Action item:
Restate all of the data exactly.

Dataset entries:
"""
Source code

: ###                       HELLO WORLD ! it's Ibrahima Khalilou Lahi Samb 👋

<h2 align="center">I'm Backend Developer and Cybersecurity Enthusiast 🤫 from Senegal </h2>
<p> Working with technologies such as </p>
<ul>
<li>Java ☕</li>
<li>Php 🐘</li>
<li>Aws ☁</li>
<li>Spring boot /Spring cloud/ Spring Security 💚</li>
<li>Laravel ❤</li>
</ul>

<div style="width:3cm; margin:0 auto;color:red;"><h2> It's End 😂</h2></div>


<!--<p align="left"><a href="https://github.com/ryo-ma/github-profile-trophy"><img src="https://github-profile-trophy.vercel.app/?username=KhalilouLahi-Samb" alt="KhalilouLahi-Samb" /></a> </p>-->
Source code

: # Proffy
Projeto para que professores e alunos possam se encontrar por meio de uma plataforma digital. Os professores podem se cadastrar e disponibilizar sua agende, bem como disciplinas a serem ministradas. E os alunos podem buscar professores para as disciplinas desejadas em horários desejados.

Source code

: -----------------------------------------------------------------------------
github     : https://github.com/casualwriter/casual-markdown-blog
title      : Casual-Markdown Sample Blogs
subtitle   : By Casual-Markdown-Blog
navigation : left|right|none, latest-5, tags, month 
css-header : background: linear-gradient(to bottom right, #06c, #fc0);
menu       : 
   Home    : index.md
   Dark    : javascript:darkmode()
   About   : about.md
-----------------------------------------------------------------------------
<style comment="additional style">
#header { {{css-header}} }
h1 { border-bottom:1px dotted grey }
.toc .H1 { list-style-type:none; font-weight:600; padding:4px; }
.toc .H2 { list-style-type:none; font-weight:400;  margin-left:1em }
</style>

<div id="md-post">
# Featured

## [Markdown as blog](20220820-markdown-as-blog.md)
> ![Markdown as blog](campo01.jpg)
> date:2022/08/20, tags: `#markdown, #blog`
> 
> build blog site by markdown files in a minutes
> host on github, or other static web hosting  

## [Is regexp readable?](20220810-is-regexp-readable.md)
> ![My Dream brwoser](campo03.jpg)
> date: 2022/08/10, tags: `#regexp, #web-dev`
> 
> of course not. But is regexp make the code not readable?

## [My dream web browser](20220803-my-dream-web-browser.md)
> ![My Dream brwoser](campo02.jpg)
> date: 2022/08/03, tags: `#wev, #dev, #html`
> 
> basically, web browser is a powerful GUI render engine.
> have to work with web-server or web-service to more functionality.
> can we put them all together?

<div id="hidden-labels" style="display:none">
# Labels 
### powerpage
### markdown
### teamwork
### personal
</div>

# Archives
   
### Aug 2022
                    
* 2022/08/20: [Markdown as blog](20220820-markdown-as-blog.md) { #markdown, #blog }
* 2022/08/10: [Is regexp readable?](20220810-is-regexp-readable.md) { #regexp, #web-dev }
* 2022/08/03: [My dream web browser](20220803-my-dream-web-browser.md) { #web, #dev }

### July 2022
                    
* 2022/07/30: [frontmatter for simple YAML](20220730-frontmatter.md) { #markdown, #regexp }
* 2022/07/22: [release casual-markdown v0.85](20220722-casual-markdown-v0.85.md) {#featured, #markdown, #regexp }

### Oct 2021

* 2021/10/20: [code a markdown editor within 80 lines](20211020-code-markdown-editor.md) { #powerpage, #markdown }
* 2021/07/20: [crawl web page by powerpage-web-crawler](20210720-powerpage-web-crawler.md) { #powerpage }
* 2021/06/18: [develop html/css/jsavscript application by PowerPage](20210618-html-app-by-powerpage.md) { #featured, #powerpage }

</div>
"""
Output for this exercise:
Source code

: ###                       HELLO WORLD ! it's Ibrahima Khalilou Lahi Samb 👋

<h2 align="center">I'm Backend Developer and Cybersecurity Enthusiast 🤫 from Senegal </h2>
<p> Working with technologies such as </p>
<ul>
<li>Java ☕</li>
<li>Php 🐘</li>
<li>Aws ☁</li>
<li>Spring boot /Spring cloud/ Spring Security 💚</li>
<li>Laravel ❤</li>
</ul>

<div style="width:3cm; margin:0 auto;color:red;"><h2> It's End 😂</h2></div>


<!--<p align="left"><a href="https://github.com/ryo-ma/github-profile-trophy"><img src="https://github-profile-trophy.vercel.app/?username=KhalilouLahi-Samb" alt="KhalilouLahi-Samb" /></a> </p>-->
Source code

: # Proffy
Projeto para que professores e alunos possam se encontrar por meio de uma plataforma digital. Os professores podem se cadastrar e disponibilizar sua agende, bem como disciplinas a serem ministradas. E os alunos podem buscar professores para as disciplinas desejadas em horários desejados.

Source code

: -----------------------------------------------------------------------------
github     : https://github.com/casualwriter/casual-markdown-blog
title      : Casual-Markdown Sample Blogs
subtitle   : By Casual-Markdown-Blog
navigation : left|right|none, latest-5, tags, month 
css-header : background: linear-gradient(to bottom right, #06c, #fc0);
menu       : 
   Home    : index.md
   Dark    : javascript:darkmode()
   About   : about.md
-----------------------------------------------------------------------------
<style comment="additional style">
#header { {{css-header}} }
h1 { border-bottom:1px dotted grey }
.toc .H1 { list-style-type:none; font-weight:600; padding:4px; }
.toc .H2 { list-style-type:none; font-weight:400;  margin-left:1em }
</style>

<div id="md-post">
# Featured

## [Markdown as blog](20220820-markdown-as-blog.md)
> ![Markdown as blog](campo01.jpg)
> date:2022/08/20, tags: `#markdown, #blog`
> 
> build blog site by markdown files in a minutes
> host on github, or other static web hosting  

## [Is regexp readable?](20220810-is-regexp-readable.md)
> ![My Dream brwoser](campo03.jpg)
> date: 2022/08/10, tags: `#regexp, #web-dev`
> 
> of course not. But is regexp make the code not readable?

## [My dream web browser](20220803-my-dream-web-browser.md)
> ![My Dream brwoser](campo02.jpg)
> date: 2022/08/03, tags: `#wev, #dev, #html`
> 
> basically, web browser is a powerful GUI render engine.
> have to work with web-server or web-service to more functionality.
> can we put them all together?

<div id="hidden-labels" style="display:none">
# Labels 
### powerpage
### markdown
### teamwork
### personal
</div>

# Archives
   
### Aug 2022
                    
* 2022/08/20: [Markdown as blog](20220820-markdown-as-blog.md) { #markdown, #blog }
* 2022/08/10: [Is regexp readable?](20220810-is-regexp-readable.md) { #regexp, #web-dev }
* 2022/08/03: [My dream web browser](20220803-my-dream-web-browser.md) { #web, #dev }

### July 2022
                    
* 2022/07/30: [frontmatter for simple YAML](20220730-frontmatter.md) { #markdown, #regexp }
* 2022/07/22: [release casual-markdown v0.85](20220722-casual-markdown-v0.85.md) {#featured, #markdown, #regexp }

### Oct 2021

* 2021/10/20: [code a markdown editor within 80 lines](20211020-code-markdown-editor.md) { #powerpage, #markdown }
* 2021/07/20: [crawl web page by powerpage-web-crawler](20210720-powerpage-web-crawler.md) { #powerpage }
* 2021/06/18: [develop html/css/jsavscript application by PowerPage](20210618-html-app-by-powerpage.md) { #featured, #powerpage }

</div>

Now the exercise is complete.